For a couple years I’ve posted about this custom. This year I had pretty much forgotten about it until I got an email from a priest who asked for a recording of this year’s version. The main text does really change but the intro does. It all has to do with the Moon. It’s complicated.
It was a custom for centuries to sing the Kalendas, the solemn announcement of the birth of the Savior at Prime. Since Prime isn’t being sung in many places, and since we need to have these good customs in far greater use, I say go ahead and sing it before Midnight Mass in the Vetus Ordo. Heck, the Novus Ordo too. Why not?
In the proclamation, the birth of Christ follows a list of important events, set points in history, which therefore puts the birth of Christ into the context of the history of salvation, beginning with the Creation of the world and culminating in the Nativity.
Remember that in the ancient world there was no standard calendar. So, one way to pinpoint events was to say what else was going on at the time according to other reckonings of time. The overlap of the dates would then give you the desired result, like a chronological Venn Diagram.

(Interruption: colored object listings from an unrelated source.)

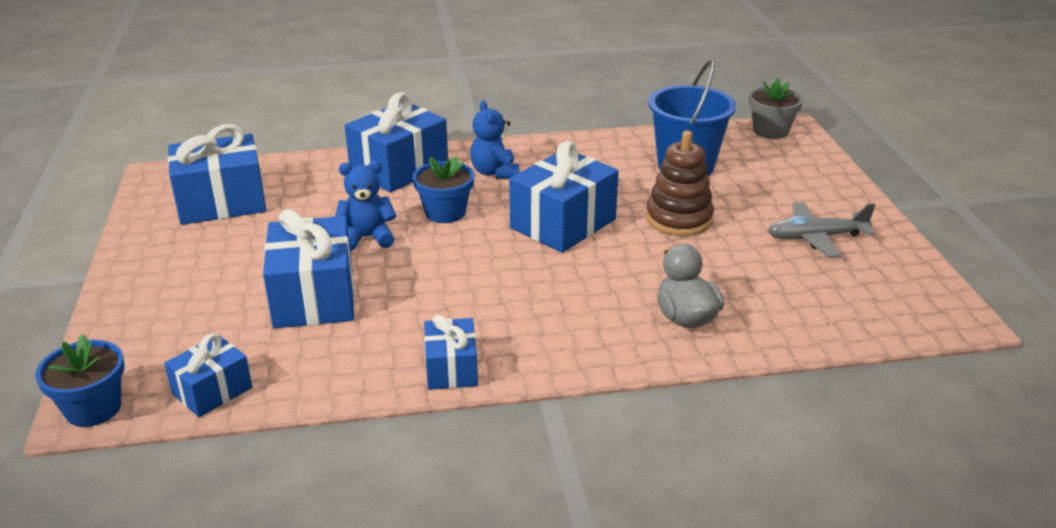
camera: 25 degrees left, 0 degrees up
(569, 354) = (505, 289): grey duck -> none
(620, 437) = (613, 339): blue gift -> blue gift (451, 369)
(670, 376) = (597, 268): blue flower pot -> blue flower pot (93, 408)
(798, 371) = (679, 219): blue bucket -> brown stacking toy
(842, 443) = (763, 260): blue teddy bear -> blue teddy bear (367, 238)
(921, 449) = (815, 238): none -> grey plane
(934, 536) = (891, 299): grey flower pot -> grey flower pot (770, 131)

The overlapping of the dates of the events cited in the Proclamation results in an accurate dating of the Nativity, that is 3/2 BC. There is good scholarship that reinforces 3/2 BC and cleans up a dating error for the year of Herod’s death.
The older Roman Martyrology has the notation for the Modus Ordinarius. It is rather like the “prophecy tone” and you raise the pitch at certain places.
There is a fancier rendering which is provided by Cappella Gregoriana Sanctæ Cæciliæ olim Xicatunensis. HERE
Here’s what the Kalendas sounds like more or less, if you can stand my singing without much of a review. I also find it interesting that as I started this there was one noisy interruption after another.
And keep in mind there is also on Epiphany the singing of the announcement of the moveable feasts for 2023, the Noveritis, “Let y’all know”, which does change quite a bit from year to year for obvious reasons.